Diamanten suchen ist im Prinzip nen cooler Einfall wenn diese auch wirklich selten und wertvoll wären.Aber bei dem Heufigkeitsgrat wie man sie in den ersten 6 Spielstunden findet auch wieder lästig. Dieses Spiel hat in meinen Augen bis Heute nicht die Nötigen Patches und Updates erhalten die es haben sollte. Also liebe Pc Games Redakteure mit einer 89% Wertung habt ihr da ganzschön ins Fettnäpfchen gegriffen (euren Lesern gegenüber) wobei ich vermute das ihr bei der Bewertung viel mehr Positive Dinge aus dem Game geholt habt.Jedoch die Negativen vollkommen außer acht gelassen habt. Dieses Spiel ist dank schwerwiegender Bugs Höchstens ne 70% Wertung Wert.
Ich kann an dieser Stelle die PC Games Redakteure nur bitten schwerwiegende Bugs wie:z.B bei Egoshottern die Gegner KI viel stärker in die Wertung einzubeziehen.
89% ... wenn ich das heute noch mal lese, fass ich mir wieder ungläubig an den Kopf. Vor allem wenn man Pro und Contra sieht. Wieviel Porvision da wohl geflossen ist würd ich gerne mal wissen.

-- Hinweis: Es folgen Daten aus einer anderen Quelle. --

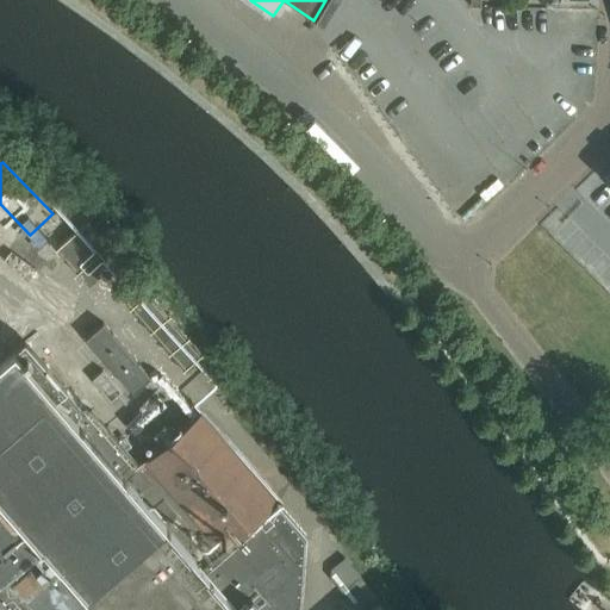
[(179,328),(86,221),(55,248),(88,286),(101,275),(161,344),(179,328)]
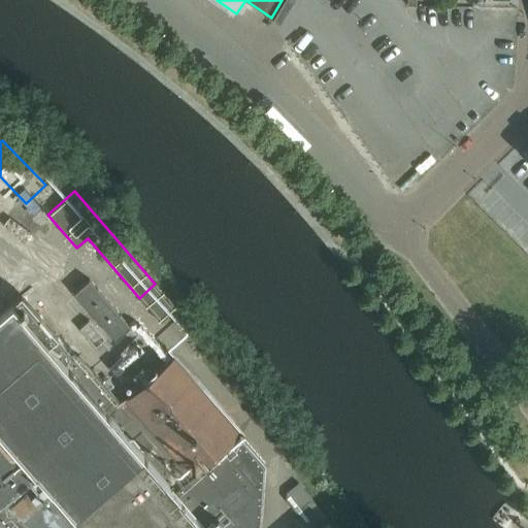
[(130,327),(89,279),(73,293),(114,339),(130,327)]
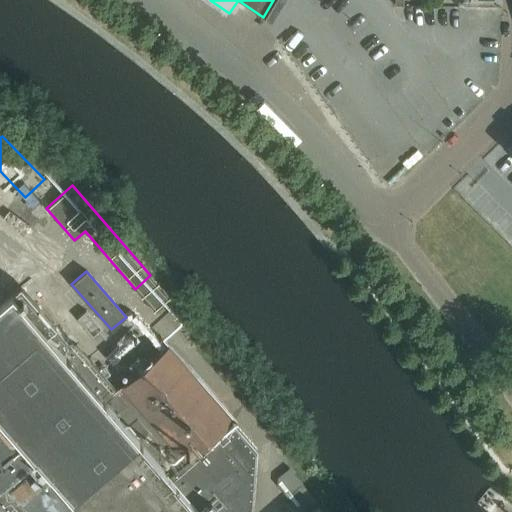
[(0,511),(252,511),(257,449),(232,421),(233,420),(168,345),(115,391),(75,345),(60,359),(57,355),(69,345),(52,326),(53,326),(20,287),(0,304),(0,511)]
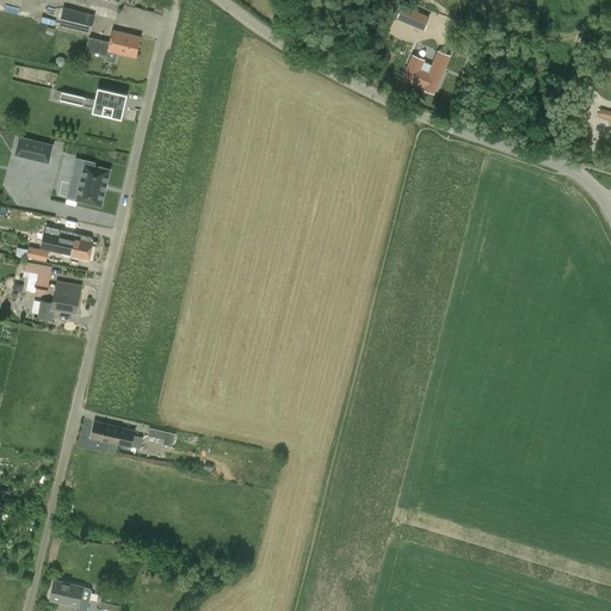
[(424,30),(429,18),(402,6),(397,19),(424,30)]
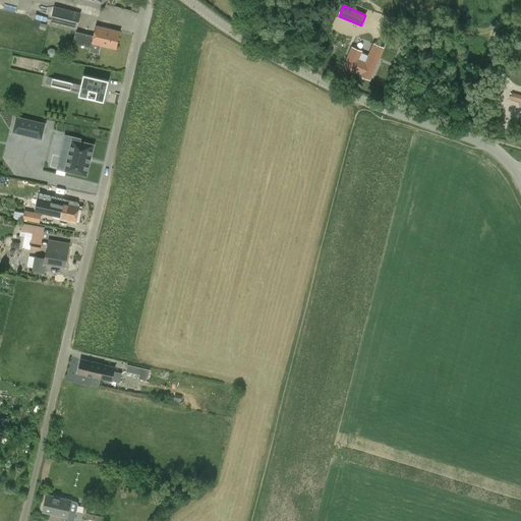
[(50,23),(77,30),(81,13),(54,7),(50,23)]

Ausser Grafik hatte Far Cry 2 wirklich gar nichts weiter zu bieten.
Open World ist halt immer ein Problem.
Denke hier z. B. an wiederkehrende Autofahrten mit Mautzahlung bei GTA4. Wollt ihr kämpfen oder fahren?
Zugegeben, die respawneneden Gegner an den Checkpoints nerven, sind aber oft schnell erledigt und es gibt Alternativen: Fahrt öfter mit dem Bus! Erkundet Bergpfade, oder macht eine Buggyfahrt durch die Wüste. Nachts und/oder bei Regen kann man sich mit dem Boot oder Auto besser an den Wachposten vorbeischmuggeln. Solche Einflussnahme von Tageszeit und Wetter habe ich bis dato noch in keinem Spiel erlebt. Wenn mann das Game in 1 1/2 Tagen nonstop durchzocken möchte und immer mit dem Jeep mitten durch muss, nerven die Checkpoints natürlich mehr.
Für die Story ist es leider herzlich egal in welcher Reihenfolge die Hauptmissionen, bzw. ob Nebenmissionen erledigt werden. Falls es verschiedene Versionen der weiteren Geschichte geben würde, hätten die Entwickler Millionen in Inhalte investiert, die ein Großteil der Spieler nie zu Gesicht bekommt. Trotz durchspielen. Bei den wenigsten Titeln hat es bisher zu mehr als ein paar unterschiedlichen Enden gereicht.
Grafisch gibt es nicht viel zu meckern. Crysis sieht zwar etwas natürlicher aus, letztendlich aber Geschmackssache. Bei starkem Regen könnten Oberflächen, wie Straßen, etwas spiegeln und dem Wasser eine andere Textur aufgelegt werden.
Für mich geht die Wertung von PCG in Ordnung!
Bei welchen Spielen hattet ihr denn bisher das beste "Open World Feeling"?